The recommendation, which was passed 29-0 with four abstentions, includes an amendment to direct part of the money to keep minority students at Iowa State. The recommendation will be issued to Interim President Richard Seagrave for approval.
The original proposal for the student fees did not include minority retention as a priority under the undergraduate programs. Instead, it listed improving campus safety, reducing class sizes and improving information technology as avenues for the fees.
The campus minority group Student Leaders of Color made a presentation to the senate to identify the programs it would like to see the fee money benefit.
P’Angela Haynes, sophomore in pre-journalism and mass communication, and Jennifer Ray, sophomore in apparel merchandising, design and production, headed the presentation. They compared the ISU minority programs to those at other land-grant and Big 12 schools.
Ray said the programs at Iowa State are not effective, because they are not cohesive and are specifically aimed at freshmen and specific departments.
“We have programs, but they are very separate,” Ray said. “They kind of run from here to there without any real connection. The programs are not cohesive at all because they split people high.”
Haynes said there should be a university-wide retention program for minority students and a student/faculty committee to keep minority student enrollment numbers up.
“[A] committee would work, because students have the ideas and the faculty have the resources to implement these ideas,” Haynes said.
The Student Leaders of Color said they hope to have roughly 7 percent, or $100,000 of the $1.4 million in student fee money, allocated to minority retention.
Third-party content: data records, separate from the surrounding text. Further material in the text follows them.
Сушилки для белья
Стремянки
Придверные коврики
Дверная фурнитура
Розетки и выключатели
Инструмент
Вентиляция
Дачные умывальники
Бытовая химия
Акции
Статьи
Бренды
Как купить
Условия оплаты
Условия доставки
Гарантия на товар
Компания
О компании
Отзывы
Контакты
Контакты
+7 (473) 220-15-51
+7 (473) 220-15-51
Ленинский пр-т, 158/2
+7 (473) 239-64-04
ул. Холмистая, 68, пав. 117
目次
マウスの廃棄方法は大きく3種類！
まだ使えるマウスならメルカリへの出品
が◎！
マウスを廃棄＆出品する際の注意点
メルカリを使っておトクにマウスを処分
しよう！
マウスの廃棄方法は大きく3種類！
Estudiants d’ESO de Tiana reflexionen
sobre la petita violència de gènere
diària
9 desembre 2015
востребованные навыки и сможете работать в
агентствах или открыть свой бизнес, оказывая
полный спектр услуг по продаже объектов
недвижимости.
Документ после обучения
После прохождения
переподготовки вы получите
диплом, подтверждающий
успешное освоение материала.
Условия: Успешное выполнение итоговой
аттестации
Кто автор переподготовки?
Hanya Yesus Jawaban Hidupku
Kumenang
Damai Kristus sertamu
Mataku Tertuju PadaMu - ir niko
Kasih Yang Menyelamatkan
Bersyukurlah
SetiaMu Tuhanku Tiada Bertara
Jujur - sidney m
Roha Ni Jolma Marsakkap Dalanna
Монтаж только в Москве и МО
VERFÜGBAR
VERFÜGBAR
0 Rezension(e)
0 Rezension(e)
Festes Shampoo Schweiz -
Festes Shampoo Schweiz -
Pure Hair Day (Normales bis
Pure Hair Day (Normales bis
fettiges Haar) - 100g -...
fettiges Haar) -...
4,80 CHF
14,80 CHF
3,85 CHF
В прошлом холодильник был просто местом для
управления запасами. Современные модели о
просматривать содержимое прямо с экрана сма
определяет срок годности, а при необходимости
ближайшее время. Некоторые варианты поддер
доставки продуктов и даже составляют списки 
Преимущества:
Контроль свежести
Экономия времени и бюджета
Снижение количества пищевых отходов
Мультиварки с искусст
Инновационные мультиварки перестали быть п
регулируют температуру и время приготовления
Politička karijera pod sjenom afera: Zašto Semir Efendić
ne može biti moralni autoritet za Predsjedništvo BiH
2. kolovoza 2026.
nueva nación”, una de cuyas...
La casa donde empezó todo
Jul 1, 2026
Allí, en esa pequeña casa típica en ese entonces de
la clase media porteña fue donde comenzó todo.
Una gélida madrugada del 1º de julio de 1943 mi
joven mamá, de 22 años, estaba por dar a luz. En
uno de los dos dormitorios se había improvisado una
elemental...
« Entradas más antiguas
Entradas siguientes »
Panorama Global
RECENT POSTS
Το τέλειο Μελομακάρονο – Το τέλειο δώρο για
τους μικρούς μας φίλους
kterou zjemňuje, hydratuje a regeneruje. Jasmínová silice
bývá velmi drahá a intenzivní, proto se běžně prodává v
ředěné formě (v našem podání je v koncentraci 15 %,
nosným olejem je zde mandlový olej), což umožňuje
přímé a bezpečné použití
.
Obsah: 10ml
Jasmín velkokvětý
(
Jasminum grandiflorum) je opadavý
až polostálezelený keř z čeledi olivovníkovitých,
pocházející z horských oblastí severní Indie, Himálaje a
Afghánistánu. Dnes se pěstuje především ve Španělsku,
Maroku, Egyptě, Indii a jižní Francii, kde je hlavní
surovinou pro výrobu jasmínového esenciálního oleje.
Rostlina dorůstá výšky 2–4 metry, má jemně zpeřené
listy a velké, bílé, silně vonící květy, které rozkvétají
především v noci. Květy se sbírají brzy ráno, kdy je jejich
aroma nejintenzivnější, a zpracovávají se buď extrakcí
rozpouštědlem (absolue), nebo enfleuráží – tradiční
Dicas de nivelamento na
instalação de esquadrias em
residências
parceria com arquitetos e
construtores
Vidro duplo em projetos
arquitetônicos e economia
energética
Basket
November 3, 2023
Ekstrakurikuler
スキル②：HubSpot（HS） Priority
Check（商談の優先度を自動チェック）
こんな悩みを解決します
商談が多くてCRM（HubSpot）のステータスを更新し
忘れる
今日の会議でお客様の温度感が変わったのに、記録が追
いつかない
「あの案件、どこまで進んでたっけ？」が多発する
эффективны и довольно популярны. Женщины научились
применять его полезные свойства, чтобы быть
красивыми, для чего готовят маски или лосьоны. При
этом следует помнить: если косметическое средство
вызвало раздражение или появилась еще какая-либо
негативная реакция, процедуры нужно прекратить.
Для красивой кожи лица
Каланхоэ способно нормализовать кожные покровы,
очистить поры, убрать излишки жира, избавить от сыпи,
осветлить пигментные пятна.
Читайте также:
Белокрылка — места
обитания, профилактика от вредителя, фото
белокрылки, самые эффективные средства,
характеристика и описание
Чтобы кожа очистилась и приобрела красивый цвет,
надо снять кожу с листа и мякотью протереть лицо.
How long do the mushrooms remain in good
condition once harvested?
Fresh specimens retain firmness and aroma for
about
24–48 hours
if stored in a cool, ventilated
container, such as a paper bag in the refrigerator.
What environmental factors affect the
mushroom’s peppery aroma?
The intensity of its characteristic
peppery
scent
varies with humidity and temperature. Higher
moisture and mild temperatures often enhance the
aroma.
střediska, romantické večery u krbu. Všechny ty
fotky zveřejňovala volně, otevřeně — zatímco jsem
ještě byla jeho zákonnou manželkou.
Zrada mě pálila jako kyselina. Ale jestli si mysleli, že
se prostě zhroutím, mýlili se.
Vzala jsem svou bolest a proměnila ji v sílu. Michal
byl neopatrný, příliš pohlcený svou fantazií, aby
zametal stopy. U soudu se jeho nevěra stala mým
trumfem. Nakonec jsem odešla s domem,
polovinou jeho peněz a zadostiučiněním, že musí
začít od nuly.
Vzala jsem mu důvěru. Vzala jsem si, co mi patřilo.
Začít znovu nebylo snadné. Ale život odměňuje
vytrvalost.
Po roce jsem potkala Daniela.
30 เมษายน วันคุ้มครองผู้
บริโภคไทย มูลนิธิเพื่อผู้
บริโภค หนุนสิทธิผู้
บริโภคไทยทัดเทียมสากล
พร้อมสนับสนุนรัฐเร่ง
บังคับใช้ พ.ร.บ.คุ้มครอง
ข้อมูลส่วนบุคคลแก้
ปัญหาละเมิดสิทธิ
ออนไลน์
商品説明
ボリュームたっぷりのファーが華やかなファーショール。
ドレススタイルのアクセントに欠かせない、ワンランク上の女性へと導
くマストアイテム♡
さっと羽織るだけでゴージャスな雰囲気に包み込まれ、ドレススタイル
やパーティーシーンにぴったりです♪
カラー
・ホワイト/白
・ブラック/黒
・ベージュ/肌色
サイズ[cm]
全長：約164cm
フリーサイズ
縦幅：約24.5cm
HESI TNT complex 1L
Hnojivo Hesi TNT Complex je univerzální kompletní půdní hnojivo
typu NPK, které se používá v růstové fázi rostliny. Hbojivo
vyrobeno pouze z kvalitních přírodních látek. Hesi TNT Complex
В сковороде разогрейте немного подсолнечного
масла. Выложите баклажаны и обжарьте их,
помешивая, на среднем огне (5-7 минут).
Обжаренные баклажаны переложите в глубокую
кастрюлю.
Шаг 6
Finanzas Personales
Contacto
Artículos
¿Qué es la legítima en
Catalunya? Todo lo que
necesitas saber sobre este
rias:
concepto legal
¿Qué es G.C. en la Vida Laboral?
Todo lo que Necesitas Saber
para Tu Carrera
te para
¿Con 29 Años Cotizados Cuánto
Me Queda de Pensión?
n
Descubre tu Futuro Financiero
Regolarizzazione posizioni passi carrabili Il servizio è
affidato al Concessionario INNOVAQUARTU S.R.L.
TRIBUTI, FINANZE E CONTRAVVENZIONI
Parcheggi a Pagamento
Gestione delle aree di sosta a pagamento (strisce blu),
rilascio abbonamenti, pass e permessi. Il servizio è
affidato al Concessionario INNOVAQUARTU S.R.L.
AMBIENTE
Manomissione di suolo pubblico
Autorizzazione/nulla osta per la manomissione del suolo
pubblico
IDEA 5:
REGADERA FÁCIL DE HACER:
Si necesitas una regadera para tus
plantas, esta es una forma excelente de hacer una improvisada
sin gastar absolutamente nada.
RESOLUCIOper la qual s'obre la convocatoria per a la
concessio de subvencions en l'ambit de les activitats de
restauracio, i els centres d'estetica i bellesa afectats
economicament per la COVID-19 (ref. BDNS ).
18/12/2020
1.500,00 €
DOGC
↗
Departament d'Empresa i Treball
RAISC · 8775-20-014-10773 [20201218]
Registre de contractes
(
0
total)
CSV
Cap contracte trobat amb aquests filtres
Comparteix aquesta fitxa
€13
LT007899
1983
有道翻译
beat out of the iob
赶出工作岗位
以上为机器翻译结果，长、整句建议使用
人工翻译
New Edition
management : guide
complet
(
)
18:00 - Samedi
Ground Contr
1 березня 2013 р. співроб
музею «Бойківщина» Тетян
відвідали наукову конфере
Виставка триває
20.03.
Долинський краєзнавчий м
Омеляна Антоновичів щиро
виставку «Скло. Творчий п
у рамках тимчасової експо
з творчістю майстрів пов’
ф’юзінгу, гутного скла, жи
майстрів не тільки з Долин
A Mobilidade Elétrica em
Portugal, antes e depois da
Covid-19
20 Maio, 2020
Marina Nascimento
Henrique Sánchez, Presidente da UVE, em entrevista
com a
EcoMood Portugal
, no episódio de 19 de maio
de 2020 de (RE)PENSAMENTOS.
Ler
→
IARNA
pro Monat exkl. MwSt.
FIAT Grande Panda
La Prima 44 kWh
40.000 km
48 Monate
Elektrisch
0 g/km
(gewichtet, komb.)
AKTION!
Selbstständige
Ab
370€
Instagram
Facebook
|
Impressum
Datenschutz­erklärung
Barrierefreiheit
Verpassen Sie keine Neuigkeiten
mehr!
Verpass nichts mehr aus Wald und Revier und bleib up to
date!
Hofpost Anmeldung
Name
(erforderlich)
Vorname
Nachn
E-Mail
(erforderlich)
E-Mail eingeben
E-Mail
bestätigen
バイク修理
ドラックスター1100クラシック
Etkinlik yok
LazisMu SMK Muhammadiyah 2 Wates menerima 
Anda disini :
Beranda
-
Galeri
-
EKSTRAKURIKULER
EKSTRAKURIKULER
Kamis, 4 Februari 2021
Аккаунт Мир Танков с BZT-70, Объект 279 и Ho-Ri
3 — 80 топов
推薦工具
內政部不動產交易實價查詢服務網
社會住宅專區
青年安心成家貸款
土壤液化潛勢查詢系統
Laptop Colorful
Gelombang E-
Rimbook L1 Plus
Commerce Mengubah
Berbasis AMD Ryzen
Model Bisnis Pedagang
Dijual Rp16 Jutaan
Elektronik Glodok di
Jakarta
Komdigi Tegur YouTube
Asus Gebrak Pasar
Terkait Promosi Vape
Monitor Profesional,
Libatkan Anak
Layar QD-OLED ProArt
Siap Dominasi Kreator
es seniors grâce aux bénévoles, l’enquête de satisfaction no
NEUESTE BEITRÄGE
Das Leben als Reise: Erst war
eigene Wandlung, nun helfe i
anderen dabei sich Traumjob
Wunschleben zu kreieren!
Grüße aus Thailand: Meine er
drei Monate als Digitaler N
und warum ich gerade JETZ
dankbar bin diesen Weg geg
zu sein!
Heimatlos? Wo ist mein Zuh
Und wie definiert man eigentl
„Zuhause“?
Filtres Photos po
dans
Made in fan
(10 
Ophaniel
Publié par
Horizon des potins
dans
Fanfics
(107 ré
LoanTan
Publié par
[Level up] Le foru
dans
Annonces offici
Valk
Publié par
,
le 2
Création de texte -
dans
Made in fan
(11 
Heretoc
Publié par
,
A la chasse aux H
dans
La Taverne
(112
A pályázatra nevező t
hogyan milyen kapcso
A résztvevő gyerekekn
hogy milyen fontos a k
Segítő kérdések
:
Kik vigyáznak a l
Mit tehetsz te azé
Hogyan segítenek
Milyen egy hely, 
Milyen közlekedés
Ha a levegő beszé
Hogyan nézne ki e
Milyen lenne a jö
Ray said the $100,000 is about what the minority students pay to the student fee fund.
Some of the senators were strongly opposed to adding the minority retention line item to the proposed budget. Alex Rodeck, off campus, said the amendment perpetuates a feeling of separation that ethnic groups already feel on campus.
“Giving people more money simply because their skin is a different color is racism. The message sent will be that minorities are inferior. I believe that by leaving this proposal as it is would be best for all of the students,” he said.
Ray responded that the senate should support the amendment because all senators represent at least one ethnic person.
“There’s not one GSB senator that doesn’t represent at least one student of color somewhere,” she said. “You guys have to realize that when [minorities] lose 50 people, it affects us a lot more than it does the majority body.”